Work request> Each line below from the one containing "- Mark individual notifications as read" through the one containing "- Add push notification" is to be given again exactly, and no line outside that span.

Records to use>
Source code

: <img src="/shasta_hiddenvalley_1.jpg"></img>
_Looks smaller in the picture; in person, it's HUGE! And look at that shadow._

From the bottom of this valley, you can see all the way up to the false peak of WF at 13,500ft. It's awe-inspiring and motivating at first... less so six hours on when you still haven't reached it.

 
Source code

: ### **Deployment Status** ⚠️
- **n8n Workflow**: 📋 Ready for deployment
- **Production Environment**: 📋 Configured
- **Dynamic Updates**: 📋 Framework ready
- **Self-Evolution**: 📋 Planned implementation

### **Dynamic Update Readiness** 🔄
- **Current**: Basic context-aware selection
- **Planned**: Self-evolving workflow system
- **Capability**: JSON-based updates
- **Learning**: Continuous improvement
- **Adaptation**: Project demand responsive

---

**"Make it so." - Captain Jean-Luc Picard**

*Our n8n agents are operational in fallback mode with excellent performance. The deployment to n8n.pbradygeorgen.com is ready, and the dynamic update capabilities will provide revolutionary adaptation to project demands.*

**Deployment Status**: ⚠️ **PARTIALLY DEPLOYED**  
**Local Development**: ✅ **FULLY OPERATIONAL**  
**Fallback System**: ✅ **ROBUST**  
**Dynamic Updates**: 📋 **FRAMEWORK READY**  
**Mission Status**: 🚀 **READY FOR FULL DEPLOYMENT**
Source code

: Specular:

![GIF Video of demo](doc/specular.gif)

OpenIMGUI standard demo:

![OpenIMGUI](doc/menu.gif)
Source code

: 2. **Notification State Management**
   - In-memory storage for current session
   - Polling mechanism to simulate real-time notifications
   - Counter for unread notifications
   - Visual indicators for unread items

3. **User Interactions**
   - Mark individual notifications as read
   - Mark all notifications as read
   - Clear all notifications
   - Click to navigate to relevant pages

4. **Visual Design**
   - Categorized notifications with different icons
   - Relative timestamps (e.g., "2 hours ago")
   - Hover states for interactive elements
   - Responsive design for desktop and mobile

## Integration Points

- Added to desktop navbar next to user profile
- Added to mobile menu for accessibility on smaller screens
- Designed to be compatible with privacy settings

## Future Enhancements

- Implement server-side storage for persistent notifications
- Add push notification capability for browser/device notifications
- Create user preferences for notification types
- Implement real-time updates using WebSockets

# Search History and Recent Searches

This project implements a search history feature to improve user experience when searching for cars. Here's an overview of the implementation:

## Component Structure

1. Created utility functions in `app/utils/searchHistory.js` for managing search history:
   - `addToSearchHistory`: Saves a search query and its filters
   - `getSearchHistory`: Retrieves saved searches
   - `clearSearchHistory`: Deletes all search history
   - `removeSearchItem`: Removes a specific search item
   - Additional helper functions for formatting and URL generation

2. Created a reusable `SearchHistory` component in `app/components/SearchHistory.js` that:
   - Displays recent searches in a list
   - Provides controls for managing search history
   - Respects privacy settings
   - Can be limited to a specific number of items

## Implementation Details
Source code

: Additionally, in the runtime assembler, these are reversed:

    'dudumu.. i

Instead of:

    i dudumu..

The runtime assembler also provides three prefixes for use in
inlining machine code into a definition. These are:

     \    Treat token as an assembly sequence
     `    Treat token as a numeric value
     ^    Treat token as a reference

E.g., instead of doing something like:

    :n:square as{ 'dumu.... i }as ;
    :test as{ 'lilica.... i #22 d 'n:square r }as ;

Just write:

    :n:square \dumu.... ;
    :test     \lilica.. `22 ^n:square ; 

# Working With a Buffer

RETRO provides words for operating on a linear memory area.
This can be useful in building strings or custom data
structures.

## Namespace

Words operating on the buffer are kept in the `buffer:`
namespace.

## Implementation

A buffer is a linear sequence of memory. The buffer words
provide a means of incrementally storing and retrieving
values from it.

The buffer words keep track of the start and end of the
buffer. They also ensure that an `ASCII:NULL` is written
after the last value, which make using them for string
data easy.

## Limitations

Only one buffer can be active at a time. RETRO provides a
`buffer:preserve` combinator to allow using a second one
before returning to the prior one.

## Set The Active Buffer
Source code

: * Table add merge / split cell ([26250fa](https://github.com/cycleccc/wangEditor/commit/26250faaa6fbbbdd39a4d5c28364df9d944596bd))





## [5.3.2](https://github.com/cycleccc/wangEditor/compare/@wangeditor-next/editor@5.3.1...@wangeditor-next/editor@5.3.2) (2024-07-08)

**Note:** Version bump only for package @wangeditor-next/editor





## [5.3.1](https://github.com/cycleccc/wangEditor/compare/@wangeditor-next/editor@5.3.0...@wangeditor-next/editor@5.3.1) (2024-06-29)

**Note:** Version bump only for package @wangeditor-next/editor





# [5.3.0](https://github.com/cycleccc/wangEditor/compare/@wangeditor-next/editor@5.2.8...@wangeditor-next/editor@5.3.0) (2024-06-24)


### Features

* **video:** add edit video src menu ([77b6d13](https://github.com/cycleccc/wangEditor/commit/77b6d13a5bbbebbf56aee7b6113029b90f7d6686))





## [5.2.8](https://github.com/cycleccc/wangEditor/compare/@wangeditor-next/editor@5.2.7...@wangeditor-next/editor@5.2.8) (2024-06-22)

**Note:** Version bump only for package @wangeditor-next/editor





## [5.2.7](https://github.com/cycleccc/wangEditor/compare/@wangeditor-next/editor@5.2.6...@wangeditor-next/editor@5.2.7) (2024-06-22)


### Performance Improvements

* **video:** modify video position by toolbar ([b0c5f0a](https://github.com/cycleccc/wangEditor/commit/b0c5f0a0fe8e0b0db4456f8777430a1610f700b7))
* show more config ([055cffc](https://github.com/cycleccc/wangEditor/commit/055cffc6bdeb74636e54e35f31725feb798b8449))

Your solution>
   - Mark individual notifications as read
   - Mark all notifications as read
   - Clear all notifications
   - Click to navigate to relevant pages

4. **Visual Design**
   - Categorized notifications with different icons
   - Relative timestamps (e.g., "2 hours ago")
   - Hover states for interactive elements
   - Responsive design for desktop and mobile

## Integration Points

- Added to desktop navbar next to user profile
- Added to mobile menu for accessibility on smaller screens
- Designed to be compatible with privacy settings

## Future Enhancements

- Implement server-side storage for persistent notifications
- Add push notification capability for browser/device notifications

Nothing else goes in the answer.